In fact, the White House cast the proposal as reasonable because it finances the drug benefit partly from provider savings and from increases in beneficiary cost-sharing, not solely from the budget surplus.
Provider savings would be realized by:
* Subtracting 1 percentage point or more from the hospital inflation rate, called the "marketbasket," when calculating Medicare inpatient payment updates after 2002. There would be other provider savings, which administration officials declined to detail last week. They made clear, however, that they would not continue Balanced Budget Act cuts in home health, nursing homes and hospital outpatient and disproportionate-share payments.
* Implementing "modernization" initiatives, including using private-sector preferred provider organizations; increasing the use of selective contracting with hospitals that perform a high volume of complex, expensive medical procedures; and expanding the use of competitive bidding in the fee-for-service sector.

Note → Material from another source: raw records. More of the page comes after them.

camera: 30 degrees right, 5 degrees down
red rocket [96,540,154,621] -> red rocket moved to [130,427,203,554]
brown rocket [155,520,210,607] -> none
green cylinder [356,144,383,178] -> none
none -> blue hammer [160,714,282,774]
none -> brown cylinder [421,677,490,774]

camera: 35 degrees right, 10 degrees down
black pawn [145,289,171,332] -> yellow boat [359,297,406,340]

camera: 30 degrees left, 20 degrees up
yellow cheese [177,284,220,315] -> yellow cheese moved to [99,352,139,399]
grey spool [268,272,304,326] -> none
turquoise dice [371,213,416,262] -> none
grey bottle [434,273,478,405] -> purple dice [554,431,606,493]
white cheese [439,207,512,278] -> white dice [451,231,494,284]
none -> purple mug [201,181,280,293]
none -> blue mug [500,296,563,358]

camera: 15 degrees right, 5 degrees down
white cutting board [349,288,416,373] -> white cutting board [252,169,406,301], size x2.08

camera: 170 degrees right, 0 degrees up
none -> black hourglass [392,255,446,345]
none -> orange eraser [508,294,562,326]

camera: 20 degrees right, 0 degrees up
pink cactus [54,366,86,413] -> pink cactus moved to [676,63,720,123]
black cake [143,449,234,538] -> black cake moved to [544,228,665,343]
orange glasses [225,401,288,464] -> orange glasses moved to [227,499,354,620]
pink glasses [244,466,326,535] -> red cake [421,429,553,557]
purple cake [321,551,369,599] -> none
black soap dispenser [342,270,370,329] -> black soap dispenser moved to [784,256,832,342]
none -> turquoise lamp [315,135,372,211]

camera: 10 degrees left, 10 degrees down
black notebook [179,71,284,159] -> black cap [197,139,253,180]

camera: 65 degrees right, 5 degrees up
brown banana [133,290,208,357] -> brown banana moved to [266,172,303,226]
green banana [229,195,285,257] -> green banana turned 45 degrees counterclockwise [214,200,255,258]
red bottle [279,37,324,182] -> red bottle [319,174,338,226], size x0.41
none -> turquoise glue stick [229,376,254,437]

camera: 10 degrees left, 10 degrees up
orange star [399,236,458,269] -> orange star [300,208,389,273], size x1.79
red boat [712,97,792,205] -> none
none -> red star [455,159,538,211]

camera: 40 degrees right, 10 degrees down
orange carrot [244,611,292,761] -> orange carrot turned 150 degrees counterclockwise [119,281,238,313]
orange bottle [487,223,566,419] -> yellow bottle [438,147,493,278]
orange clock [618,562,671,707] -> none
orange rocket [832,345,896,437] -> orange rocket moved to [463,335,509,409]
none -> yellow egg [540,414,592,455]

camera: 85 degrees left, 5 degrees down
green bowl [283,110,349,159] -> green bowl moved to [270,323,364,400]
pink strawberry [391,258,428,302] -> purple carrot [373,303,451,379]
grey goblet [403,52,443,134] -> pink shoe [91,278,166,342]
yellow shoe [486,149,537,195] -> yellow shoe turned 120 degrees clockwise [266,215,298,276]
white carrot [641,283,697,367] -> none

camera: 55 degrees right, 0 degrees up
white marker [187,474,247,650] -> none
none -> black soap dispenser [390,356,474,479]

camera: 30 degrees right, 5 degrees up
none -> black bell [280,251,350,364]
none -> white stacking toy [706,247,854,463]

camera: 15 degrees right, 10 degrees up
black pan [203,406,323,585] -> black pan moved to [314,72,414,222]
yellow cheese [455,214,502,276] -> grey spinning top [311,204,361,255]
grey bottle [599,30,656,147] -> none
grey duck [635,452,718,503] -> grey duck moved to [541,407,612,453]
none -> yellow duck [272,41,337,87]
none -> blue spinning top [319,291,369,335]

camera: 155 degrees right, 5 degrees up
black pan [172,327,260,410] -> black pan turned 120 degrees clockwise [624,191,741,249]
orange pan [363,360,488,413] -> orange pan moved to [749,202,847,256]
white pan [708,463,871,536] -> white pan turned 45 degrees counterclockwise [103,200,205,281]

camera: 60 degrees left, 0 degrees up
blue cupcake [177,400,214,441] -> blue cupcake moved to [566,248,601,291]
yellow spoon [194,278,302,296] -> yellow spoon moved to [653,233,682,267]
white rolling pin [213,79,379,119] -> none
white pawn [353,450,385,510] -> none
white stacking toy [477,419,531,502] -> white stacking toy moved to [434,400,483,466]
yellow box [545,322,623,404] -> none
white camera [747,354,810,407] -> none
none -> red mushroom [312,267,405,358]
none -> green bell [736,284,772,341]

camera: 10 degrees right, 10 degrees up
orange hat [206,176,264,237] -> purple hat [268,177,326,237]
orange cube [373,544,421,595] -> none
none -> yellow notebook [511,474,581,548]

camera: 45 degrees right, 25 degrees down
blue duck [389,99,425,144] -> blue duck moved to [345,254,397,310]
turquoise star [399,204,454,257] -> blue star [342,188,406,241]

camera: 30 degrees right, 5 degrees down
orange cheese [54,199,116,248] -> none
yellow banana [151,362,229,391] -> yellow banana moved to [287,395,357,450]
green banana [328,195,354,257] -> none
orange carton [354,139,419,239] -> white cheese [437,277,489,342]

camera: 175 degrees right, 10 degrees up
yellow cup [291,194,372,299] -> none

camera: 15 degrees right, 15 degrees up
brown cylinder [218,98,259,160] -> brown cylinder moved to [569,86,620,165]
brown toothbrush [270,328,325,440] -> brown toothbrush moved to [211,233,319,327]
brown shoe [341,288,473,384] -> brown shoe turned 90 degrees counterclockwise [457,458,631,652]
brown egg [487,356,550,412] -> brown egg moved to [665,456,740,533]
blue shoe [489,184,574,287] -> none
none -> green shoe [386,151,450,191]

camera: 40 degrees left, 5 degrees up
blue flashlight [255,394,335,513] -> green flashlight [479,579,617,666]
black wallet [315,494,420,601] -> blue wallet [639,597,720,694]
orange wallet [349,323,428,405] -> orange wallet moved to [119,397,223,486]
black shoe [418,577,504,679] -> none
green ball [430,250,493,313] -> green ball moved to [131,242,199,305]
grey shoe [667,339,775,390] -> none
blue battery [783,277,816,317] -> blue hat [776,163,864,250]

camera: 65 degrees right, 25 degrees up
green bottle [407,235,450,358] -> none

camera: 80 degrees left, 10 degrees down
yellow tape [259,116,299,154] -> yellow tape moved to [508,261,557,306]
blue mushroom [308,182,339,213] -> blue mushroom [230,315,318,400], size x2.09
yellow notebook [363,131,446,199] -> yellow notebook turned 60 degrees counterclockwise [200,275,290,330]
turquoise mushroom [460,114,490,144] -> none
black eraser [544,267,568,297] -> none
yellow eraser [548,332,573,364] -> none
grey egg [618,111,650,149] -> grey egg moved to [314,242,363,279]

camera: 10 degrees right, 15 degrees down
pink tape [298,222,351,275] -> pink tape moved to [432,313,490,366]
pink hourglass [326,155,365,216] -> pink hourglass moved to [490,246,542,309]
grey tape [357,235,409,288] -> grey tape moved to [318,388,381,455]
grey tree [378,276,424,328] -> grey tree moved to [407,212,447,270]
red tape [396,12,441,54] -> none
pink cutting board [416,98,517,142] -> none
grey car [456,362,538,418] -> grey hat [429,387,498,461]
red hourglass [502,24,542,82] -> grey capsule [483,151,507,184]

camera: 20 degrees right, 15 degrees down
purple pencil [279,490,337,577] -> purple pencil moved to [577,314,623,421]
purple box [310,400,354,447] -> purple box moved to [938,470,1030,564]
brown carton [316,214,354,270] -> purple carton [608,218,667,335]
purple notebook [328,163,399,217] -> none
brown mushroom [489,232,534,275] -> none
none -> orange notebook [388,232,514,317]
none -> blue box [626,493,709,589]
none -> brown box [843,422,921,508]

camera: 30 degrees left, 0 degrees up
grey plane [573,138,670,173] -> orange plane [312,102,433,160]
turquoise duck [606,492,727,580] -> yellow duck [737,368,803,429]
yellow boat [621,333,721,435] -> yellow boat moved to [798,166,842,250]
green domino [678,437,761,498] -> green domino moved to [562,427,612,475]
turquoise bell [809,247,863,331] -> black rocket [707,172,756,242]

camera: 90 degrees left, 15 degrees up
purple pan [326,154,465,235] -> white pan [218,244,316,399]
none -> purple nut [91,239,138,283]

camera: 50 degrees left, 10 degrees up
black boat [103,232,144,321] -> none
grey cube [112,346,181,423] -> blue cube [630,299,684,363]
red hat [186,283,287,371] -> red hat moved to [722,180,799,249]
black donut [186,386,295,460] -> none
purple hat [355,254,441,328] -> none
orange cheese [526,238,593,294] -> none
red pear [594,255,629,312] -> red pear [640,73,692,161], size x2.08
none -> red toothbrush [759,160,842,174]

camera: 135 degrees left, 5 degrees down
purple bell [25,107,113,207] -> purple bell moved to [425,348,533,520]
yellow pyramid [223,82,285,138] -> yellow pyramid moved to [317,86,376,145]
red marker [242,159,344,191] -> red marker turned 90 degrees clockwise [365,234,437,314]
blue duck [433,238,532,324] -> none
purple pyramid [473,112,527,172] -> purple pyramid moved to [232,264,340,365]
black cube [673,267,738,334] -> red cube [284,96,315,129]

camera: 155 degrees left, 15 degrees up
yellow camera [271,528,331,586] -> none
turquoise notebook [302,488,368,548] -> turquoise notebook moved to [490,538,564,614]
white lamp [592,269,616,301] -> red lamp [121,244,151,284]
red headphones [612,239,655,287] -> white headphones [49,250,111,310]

* Establishing a "competitive defined benefit" system for Medicare+Choice plans, which would bid competitively for Medicare business.
Combined, those proposals would save $72 billion over 10 years, although Clinton also proposed $7.5 billion in relief from budget law payment policies over 10 years.
Hospital groups warned that the modernization initiatives, particularly the establishment of Medicare PPO networks, could cut some hospitals out of the Medicare market.
"Giving government the ability to use the enormous economic power that Medicare has could disrupt healthcare in communities across the country, making the current market power of HMOs pale in comparison," Davidson said.
Thomas and Breaux also objected to the modernization initiatives.
Under the commission's plan, fee-for-service Medicare would have been forced to participate in the competitive pricing process.
"If you're going to compete, everybody needs to compete," Thomas said.
But Gene Sperling, Clinton's national economic adviser, said forcing the Medicare fee-for-service plan to bid competitively could make that option unaffordable for many seniors.
"Where the traditional plan was included, it was going to drive up the premium," Sperling said. "That meant many people would feel they had to go into managed care, not out of their choice or not because it was found more attractive, but because they felt financially they were being coerced."